Ideally, a dimension is configured to capture all meaningful values. In practice, however, it may not be possible. Whether you are capturing whitelisted values only or whitelist + observed values, there are data integrity issues that should be considered.

If you configured a Whitelist Only dimension, the whitelist is the set of all values. All values that are detected in the capture stream and do not appear in the whitelist are identified as [Others] values in the data set. You can still perform data analysis, but detailed analysis on the individual [Others] values is not possible.

For Whitelist + Observed Values, data integrity is a bit more complicated. Suppose your dimension is configured to capture 1000 values per hour in a one-Canister environment, and you are interested in two values: Value A and Value B.

  • Neither value is stored in the whitelist.
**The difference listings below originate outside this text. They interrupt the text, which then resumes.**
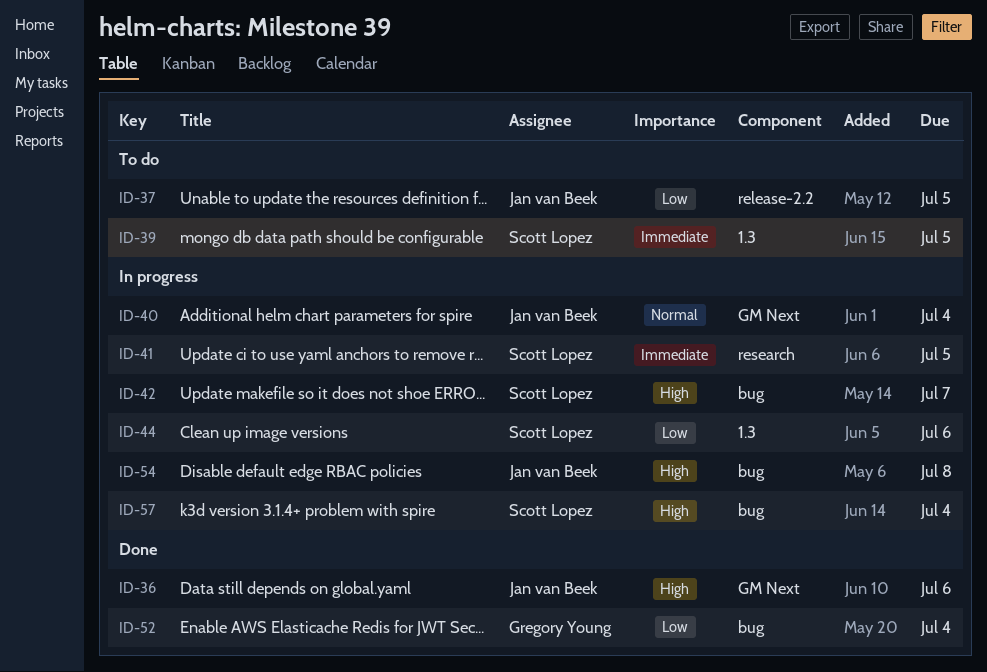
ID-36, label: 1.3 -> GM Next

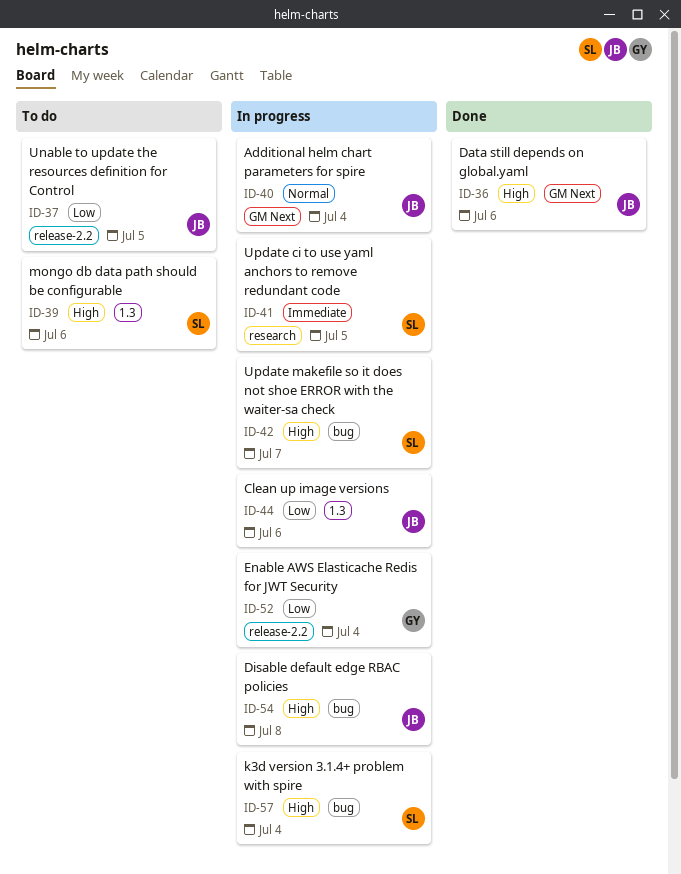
ID-39, priority: Immediate -> High
ID-39, due: Jul 5 -> Jul 6
ID-44, owner: Scott Lopez -> Jan van Beek
ID-52, status: Done -> In progress
ID-52, label: bug -> release-2.2

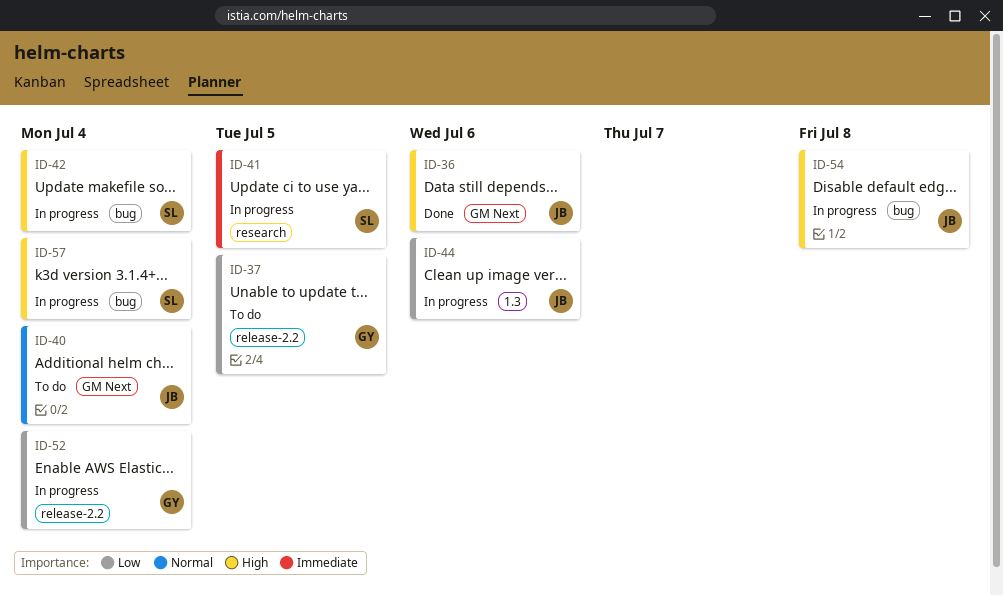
ID-37, owner: JB -> GY
ID-39: present -> none
ID-40, status: In progress -> To do
ID-42, due: Jul 7 -> Jul 4

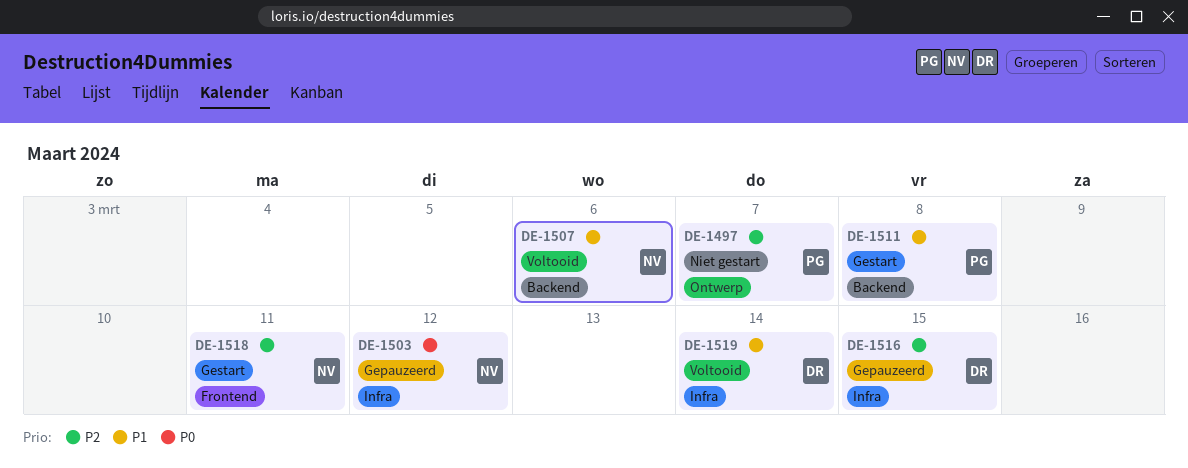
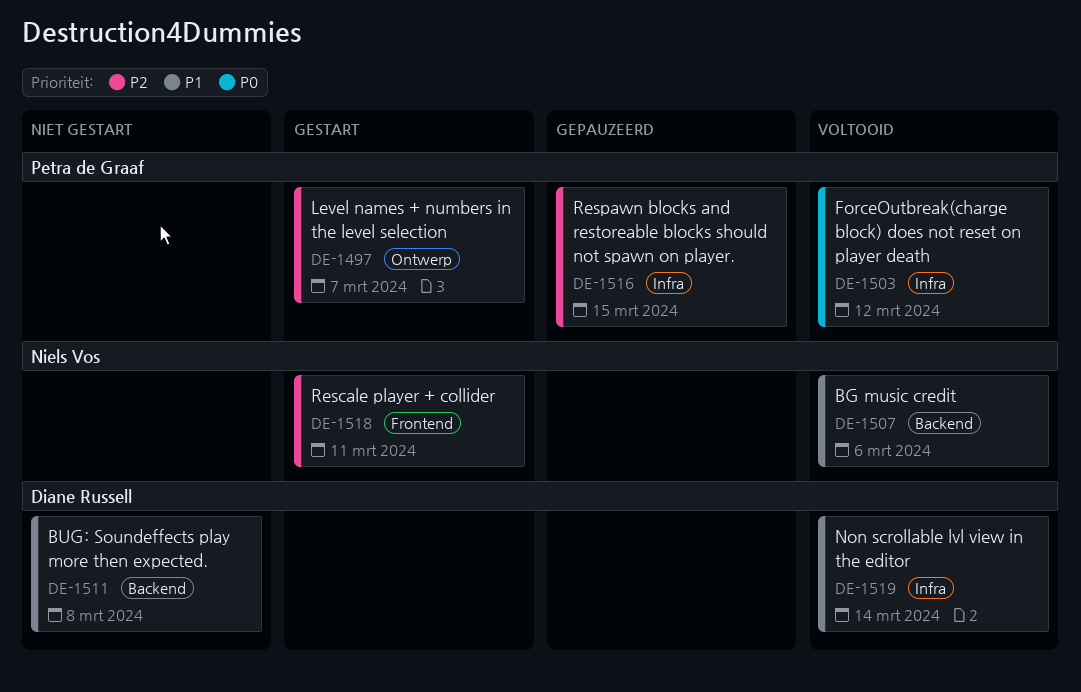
DE-1497, status: Niet gestart -> Gestart
DE-1503, status: Gepauzeerd -> Voltooid
DE-1503, owner: Niels Vos -> Petra de Graaf
DE-1511, status: Gestart -> Niet gestart
DE-1511, owner: Petra de Graaf -> Diane Russell
DE-1516, owner: Diane Russell -> Petra de Graaf

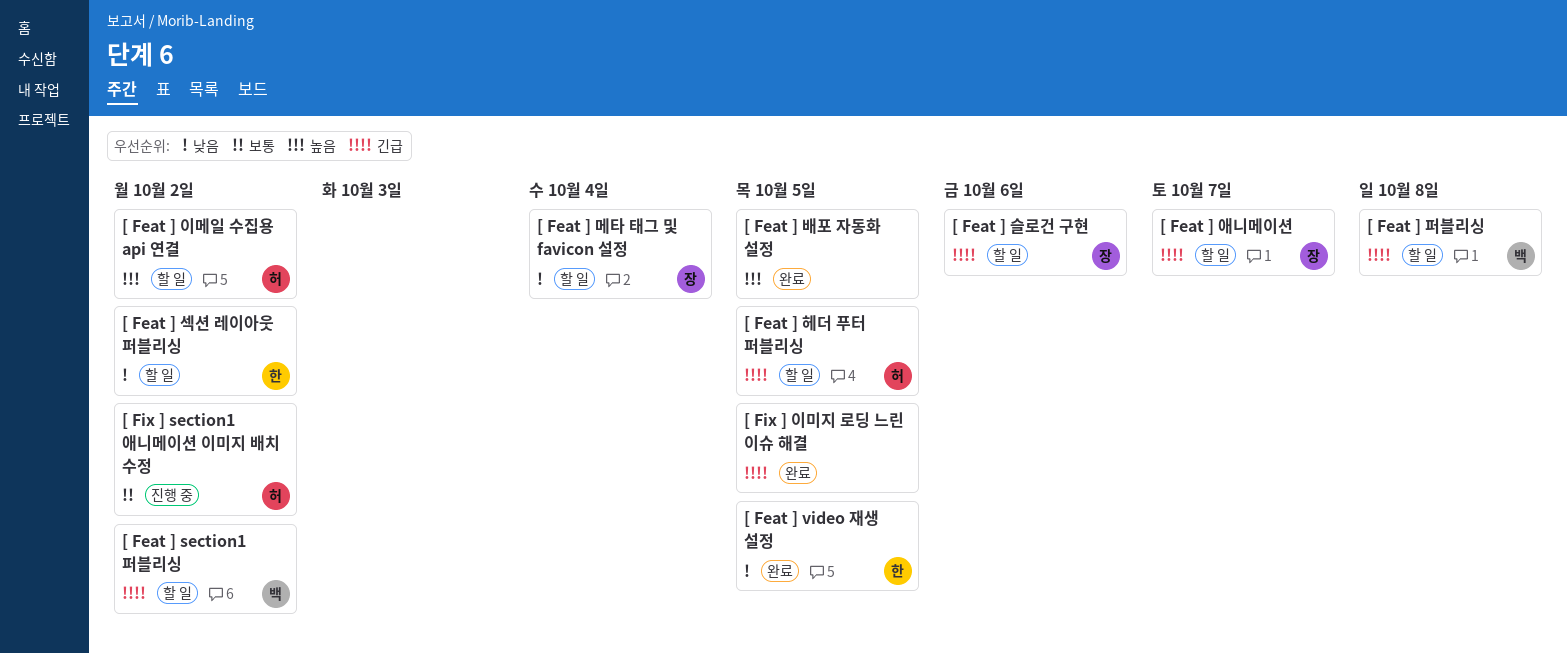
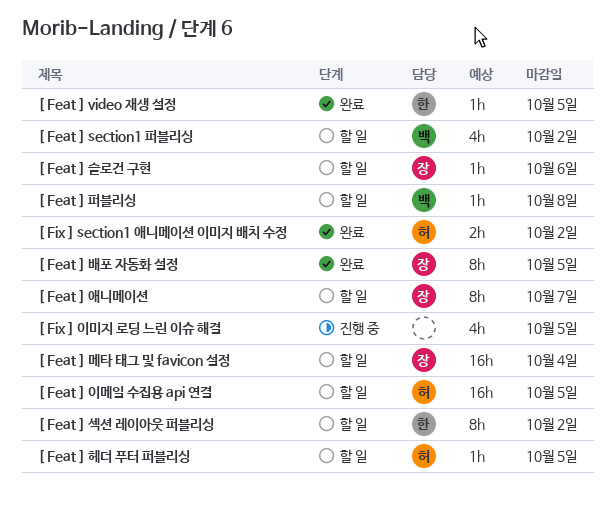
[ Feat ] 배포 자동화 설정, owner: none -> 장
[ Feat ] 이메일 수집용 api 연결, due: Oct 2 -> Oct 5
[ Fix ] section1 애니메이션 이미지 배치 수정, status: 진행 중 -> 완료
[ Fix ] 이미지 로딩 느린 이슈 해결, status: 완료 -> 진행 중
Recorded values are indicated below. The Detected columns indicate the number of values that were captured for the dimension before the value instance was detected; if the number of values is over 1000, then by default the recorded value is [Others].

Table 1. Data integrity issues
Hour Value A Detected # Value A Recorded Value B Detected # Value B Recorded
1 100 Value A 200 Value B
2 100 Value A 1200 [Others]
3 1100 [Others] 200 Value B
4 1100 [Others] 1200 [Others]

According to the data, Value A occurred only in Hours 1 and 2, while Value B occurred in Hours 1 and 3.

However, if both values are added to the whitelist, then they are detected and recorded every hour.

Note: Whether you are using Whitelist Only or Whitelist + Observed Values, it is important to review and update your whitelists regularly to maintain data integrity and to limit the volume of captured data.